Swiss Vendetta (Agnes Luthi Mysteries #1)

“You’re lucky,” the man said, finally clear, his excitement evident. “The village is stacked with people. Couple of busloads of tourists were stranded and it was market day for the locals. We are the epicenter. Government’s sending us into the hills to check on households one at a time and make sure they have supplies to see them through.”


Agnes let the man talk for a moment, realizing that in their isolation there was a need to share experiences. She watched Petit join Doctor Blanchard. Together they entered a door set in a small building dug halfway into the ground: the disused ice house where they had stored the body. She’d noted the roof from the height of the chateau’s walls. Glancing past it toward the grove where they had discovered Felicity Cowell, she glimpsed a figure standing behind the bench where the body was found. She recognized Frédéric Estanguet by the distinctive color of his scarf. He was probably pondering how one good deed had resulted in his being trapped here.

“And tell Petit that his wife went to the hospital last night to have her baby,” the officer said. “He’ll want to know—”

Silence.

“Know what?” Agnes clicked the microphone button but nothing happened. No static, nothing. Batteries? she wondered, wishing she had interrupted the man earlier.

Petit approached, stopping within inches of her.

Agnes looked from the dead radio to him. “Your wife is having her baby.” She hoped this was good news.

His face fell. “Early.”

“How many weeks is she?”

He rolled his eyes up, concentrating, and took a step nearer. “Thirty-eight.”

Agnes touched his arm. “That’s not too early. She’s probably ready to deliver.”

“Early and alone?” His face screwed up in anger, his eyes bulging. “The dead woman might not be an emergency but this is. They have to get me out of here.”

Agnes didn’t need to ask if this was his first child; she recognized the particular kind of anxiety. “There is no they. We’re part of emergency services and Bardy would never approve our calling in an evacuation helicopter for you to meet your wife at the hospital. I know it seems unfair, this is an important day for you both, but there are larger matters. They need those helicopters to save people who are in actual danger of losing their lives.”

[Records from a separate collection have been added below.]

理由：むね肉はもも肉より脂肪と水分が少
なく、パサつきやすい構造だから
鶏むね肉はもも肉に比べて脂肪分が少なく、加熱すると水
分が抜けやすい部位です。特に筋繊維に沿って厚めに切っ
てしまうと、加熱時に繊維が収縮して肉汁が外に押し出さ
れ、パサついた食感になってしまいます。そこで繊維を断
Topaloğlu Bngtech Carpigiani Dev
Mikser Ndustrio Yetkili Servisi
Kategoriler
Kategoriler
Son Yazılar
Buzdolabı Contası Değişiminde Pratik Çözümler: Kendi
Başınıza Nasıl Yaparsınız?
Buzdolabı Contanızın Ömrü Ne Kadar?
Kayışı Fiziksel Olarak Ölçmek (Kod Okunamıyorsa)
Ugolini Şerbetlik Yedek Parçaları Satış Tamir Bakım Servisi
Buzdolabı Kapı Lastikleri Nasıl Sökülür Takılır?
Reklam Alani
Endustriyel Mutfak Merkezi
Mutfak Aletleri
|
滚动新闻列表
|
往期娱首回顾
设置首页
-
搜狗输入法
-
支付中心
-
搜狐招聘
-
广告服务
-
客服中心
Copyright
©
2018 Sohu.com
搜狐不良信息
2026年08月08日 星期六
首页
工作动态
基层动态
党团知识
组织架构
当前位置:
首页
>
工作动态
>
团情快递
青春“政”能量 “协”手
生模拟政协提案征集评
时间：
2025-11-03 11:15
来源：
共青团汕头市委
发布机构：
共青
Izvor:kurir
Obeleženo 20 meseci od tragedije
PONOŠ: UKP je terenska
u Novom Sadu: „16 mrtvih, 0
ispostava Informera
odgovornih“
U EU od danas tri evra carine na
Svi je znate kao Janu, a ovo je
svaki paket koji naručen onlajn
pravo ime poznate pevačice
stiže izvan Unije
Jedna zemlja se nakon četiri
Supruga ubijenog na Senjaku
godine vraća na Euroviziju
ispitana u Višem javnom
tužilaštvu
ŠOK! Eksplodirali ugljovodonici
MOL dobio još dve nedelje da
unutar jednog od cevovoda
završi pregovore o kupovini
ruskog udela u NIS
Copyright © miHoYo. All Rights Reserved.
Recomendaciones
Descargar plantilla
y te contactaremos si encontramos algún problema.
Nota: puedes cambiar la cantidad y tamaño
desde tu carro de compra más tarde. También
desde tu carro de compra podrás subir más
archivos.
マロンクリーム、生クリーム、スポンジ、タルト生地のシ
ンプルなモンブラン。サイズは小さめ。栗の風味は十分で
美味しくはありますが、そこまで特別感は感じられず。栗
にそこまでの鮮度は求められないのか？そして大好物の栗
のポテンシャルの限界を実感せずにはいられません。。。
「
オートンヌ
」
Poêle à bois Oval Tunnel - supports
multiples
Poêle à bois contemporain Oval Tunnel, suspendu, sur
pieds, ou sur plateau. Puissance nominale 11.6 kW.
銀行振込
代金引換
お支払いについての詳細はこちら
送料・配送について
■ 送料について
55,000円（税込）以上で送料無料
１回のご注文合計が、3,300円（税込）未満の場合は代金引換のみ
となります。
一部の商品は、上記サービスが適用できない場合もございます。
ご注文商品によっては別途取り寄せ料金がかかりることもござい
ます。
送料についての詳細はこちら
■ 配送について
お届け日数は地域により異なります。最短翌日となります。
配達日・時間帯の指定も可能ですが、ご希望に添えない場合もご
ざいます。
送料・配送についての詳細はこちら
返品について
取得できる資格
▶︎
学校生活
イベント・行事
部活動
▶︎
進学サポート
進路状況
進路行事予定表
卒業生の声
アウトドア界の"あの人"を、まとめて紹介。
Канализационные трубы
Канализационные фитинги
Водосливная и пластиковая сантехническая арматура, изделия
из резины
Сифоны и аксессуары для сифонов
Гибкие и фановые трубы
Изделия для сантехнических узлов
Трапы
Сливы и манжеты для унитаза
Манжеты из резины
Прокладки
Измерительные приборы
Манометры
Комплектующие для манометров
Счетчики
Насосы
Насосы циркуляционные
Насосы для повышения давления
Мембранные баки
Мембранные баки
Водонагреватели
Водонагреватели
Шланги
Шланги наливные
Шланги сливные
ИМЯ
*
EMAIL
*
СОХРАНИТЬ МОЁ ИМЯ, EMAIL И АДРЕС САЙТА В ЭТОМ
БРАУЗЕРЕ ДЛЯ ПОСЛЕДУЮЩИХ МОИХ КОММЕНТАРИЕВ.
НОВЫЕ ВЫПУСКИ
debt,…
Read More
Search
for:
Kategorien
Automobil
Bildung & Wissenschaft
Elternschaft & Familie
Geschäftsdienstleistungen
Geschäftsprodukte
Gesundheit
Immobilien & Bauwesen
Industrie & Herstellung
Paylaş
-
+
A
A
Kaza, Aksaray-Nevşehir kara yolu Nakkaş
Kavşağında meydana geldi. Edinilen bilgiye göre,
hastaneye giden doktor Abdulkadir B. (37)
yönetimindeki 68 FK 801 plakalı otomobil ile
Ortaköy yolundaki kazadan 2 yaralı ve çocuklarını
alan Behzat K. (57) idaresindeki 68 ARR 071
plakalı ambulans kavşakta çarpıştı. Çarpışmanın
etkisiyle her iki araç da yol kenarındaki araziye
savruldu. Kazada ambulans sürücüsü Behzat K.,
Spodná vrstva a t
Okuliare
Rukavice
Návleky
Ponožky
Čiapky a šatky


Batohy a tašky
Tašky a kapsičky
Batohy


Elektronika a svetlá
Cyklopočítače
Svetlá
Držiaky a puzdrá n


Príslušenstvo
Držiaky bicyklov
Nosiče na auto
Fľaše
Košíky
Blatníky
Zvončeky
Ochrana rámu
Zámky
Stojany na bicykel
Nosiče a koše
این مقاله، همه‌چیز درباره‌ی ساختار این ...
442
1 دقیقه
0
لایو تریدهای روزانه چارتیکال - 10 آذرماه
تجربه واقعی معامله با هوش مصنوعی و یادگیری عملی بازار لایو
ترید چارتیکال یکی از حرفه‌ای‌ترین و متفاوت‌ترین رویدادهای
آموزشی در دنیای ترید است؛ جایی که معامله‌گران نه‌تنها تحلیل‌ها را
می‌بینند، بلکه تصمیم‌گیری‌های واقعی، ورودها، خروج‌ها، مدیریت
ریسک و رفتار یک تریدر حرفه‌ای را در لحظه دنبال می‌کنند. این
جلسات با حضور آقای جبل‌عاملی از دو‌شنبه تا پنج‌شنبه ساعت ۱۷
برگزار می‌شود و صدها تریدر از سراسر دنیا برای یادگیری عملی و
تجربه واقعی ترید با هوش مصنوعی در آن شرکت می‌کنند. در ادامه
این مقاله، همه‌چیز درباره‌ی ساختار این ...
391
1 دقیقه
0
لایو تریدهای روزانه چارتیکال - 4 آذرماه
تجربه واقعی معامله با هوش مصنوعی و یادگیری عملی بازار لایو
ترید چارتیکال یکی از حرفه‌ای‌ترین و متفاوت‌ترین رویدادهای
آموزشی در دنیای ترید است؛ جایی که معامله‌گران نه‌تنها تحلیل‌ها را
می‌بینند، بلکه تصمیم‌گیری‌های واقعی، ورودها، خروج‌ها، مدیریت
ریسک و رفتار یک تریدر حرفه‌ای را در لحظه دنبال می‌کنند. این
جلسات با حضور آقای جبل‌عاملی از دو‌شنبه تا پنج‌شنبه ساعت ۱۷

Petit took a deep gasping breath. “Just because no one cared about death enough to help us, doesn’t mean they shouldn’t care about life. My wife needs me. I promised her I would be there.”

Agnes knew enough to not argue. He deserved the chance to be angry. “She’s not alone. She made it to the hospital.”

Petit scowled, then stomped off, turning toward the steep hill. Agnes hoped he’d work off his anger trying to walk up the slope. Without mountain climbing gear there was no chance he’d make it farther than a half dozen meters.

After he disappeared around the bend in the drive she ducked her head beneath the low beam of the door to the ice house. Doctor Blanchard was standing over a canvas-covered table. She could tell by the outline that it held the body.

“Felt wrong to leave her out here unattended, poor girl,” Blanchard said. “The door was locked,” he added as an afterthought. “No windows and the only way in.”

The room was empty except for two rough tables, a chair, and a heap of old flour sacks piled in a corner. There were no windows and the doctor had set oil lanterns around for light. They cut through the dark better than a flashlight beam. A low door leading to the underground ice storage was set in the opposite wall. Despite its lack of use the room was clean and thankfully free of cobwebs. Agnes stepped nearer the table.

“Last night I did everything I could without cutting,” the doctor said. “I was looking for other injuries. I usually get flu, cold, skiing breaks. Farm accidents. People in my village die of old age. I wondered what I should look for and even tried to call a friend, but couldn’t get a call out, so I did the best a country doctor can do and made complete notes for the coroner. Came back this morning with a few more lamps, wondering if there were other cuts, or something that indicated she might have struggled. Maybe she was tied up and escaped?”

Agnes didn’t want to dampen his enthusiasm by asking if he watched as many American television series as she did.

“She appears to have been a healthy young woman,” the doctor continued. “No signs of drug use—again this is what I could see with the naked eye, no toxicology.” Agnes nodded encouragingly. “A bit thin, but too many of them are at her age. Late twenties I guessed, but you knew that.”

She shifted the canvas away from the body. Beneath it, Blanchard had used Mylar thermal blankets as a makeshift body bag. She glanced nearby and noted that the white evening gown Felicity Cowell had died in was neatly folded next to a clear plastic sack.